• [Task instructions] Pictures aside, return all of the records exactly as they stand.

• [Information given]
──────────

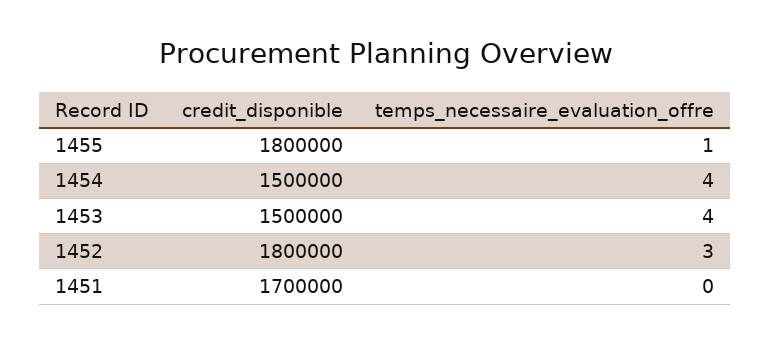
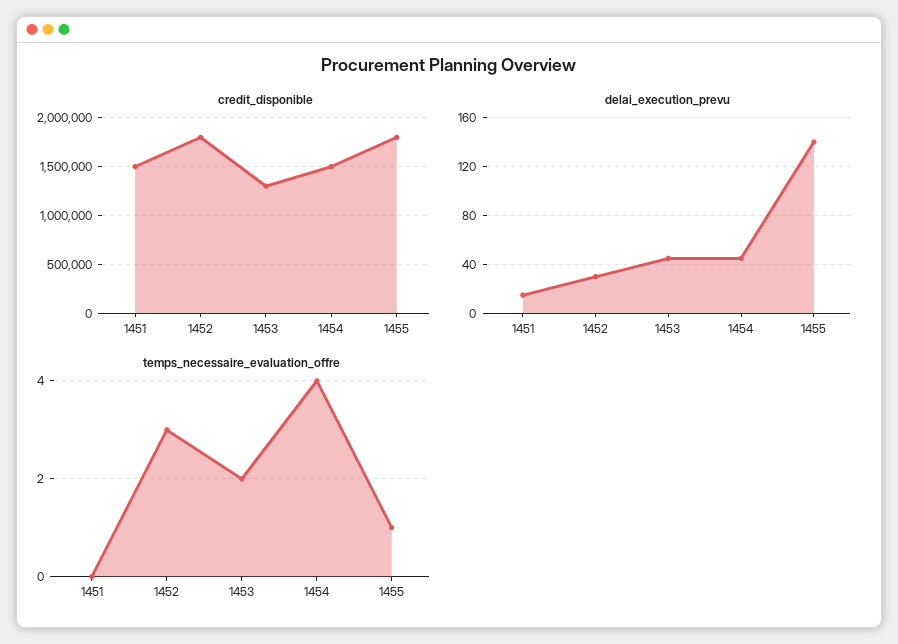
credit_disponible, 1453: 1500000 -> 1300000
temps_necessaire_evaluation_offre, 1453: 4 -> 2
credit_disponible, 1451: 1700000 -> 1500000
delai_execution_prevu, 1451: none -> 15
delai_execution_prevu, 1452: none -> 30
delai_execution_prevu, 1453: none -> 45
delai_execution_prevu, 1454: none -> 45
delai_execution_prevu, 1455: none -> 140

──────────

• [Output for this exercise]
credit_disponible, 1453: 1500000 -> 1300000
temps_necessaire_evaluation_offre, 1453: 4 -> 2
credit_disponible, 1451: 1700000 -> 1500000
delai_execution_prevu, 1451: none -> 15
delai_execution_prevu, 1452: none -> 30
delai_execution_prevu, 1453: none -> 45
delai_execution_prevu, 1454: none -> 45
delai_execution_prevu, 1455: none -> 140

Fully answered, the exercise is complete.